Multi-agent reinfocerment learning for working with high-dimensional spaces

David L. Leottau, Javier Ruiz-del-Solar, Robert Babuška, Decentralized Reinforcement Learning of Robot Behaviors, Artificial Intelligence, Volume 256, 2018, Pages 130-159, DOI: 10.1016/j.artint.2017.12.001.

A multi-agent methodology is proposed for Decentralized Reinforcement Learning (DRL) of individual behaviors in problems where multi-dimensional action spaces are involved. When using this methodology, sub-tasks are learned in parallel by individual agents working toward a common goal. In addition to proposing this methodology, three specific multi agent DRL approaches are considered: DRL-Independent, DRL Cooperative-Adaptive (CA), and DRL-Lenient.
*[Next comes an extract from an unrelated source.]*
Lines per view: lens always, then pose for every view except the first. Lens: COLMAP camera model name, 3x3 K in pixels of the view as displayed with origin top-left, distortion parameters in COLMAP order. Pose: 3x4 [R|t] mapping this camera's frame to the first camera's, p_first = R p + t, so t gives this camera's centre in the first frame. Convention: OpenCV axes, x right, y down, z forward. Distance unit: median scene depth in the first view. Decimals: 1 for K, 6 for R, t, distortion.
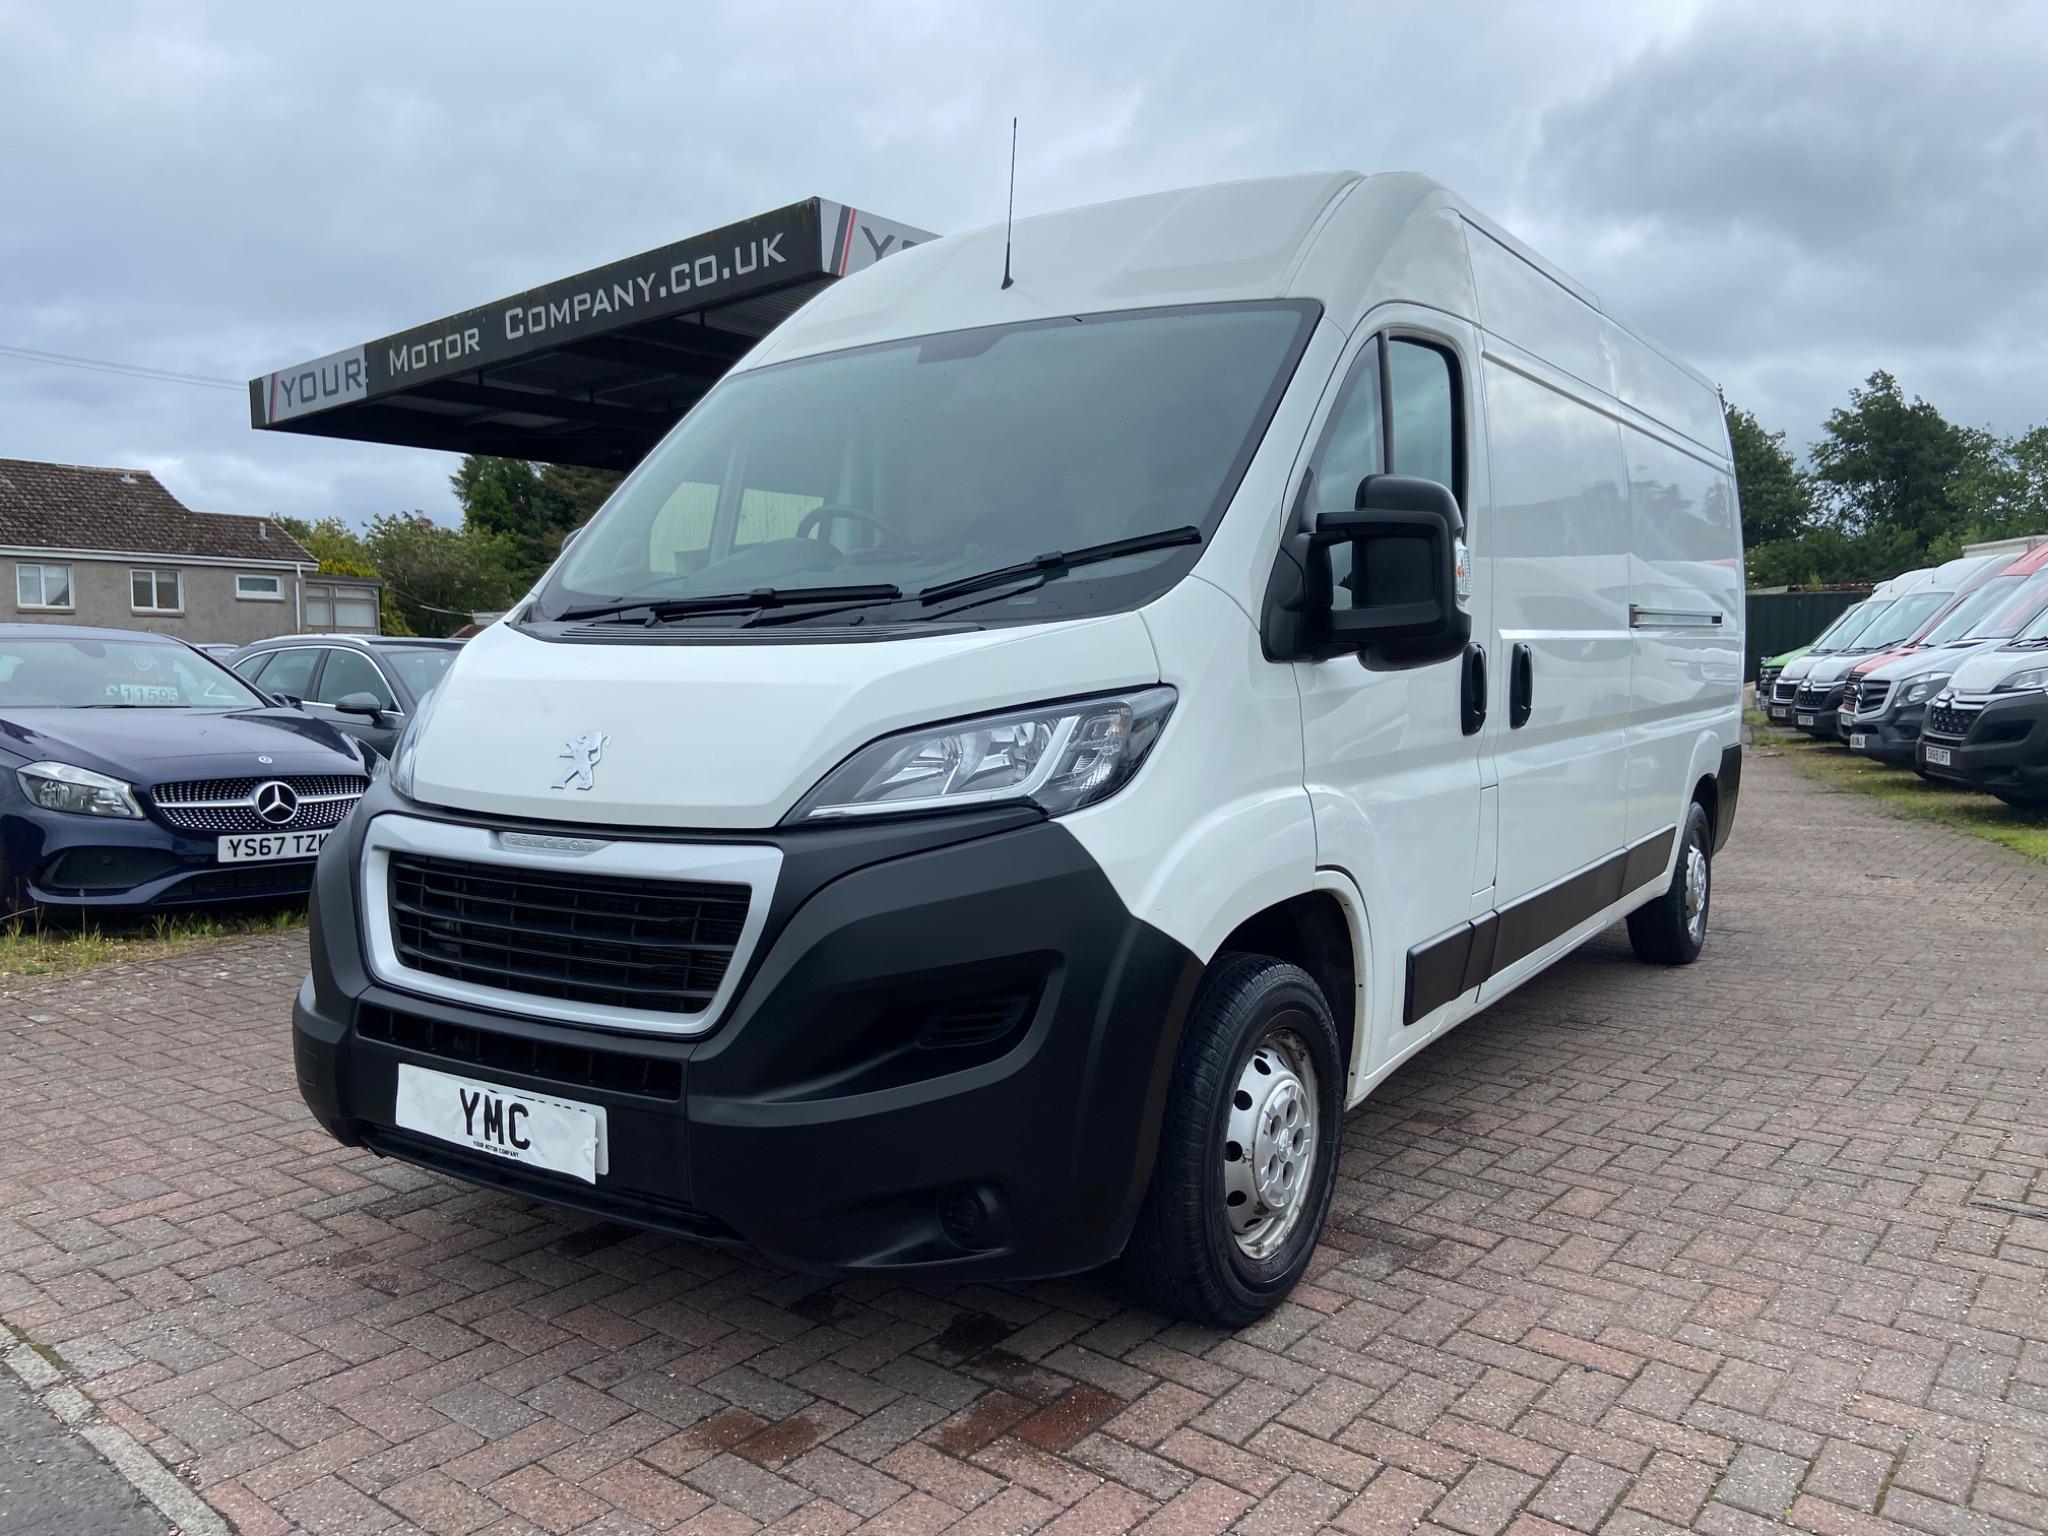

These approaches are validated and analyzed with an extensive empirical study using four different problems: 3D Mountain Car, SCARA Real-Time Trajectory Generation, Ball-Dribbling in humanoid soccer robotics, and Ball-Pushing using differential drive robots. The experimental validation provides evidence that DRL implementations show better performances and faster learning times than their centralized counterparts, while using less computational resources. DRL-Lenient and DRL-CA algorithms achieve the best final performances for the four tested problems, outperforming their DRL-Independent counterparts. Furthermore, the benefits of the DRL-Lenient and DRL-CA are more noticeable when the problem complexity increases and the centralized scheme becomes intractable given the available computational resources and training time.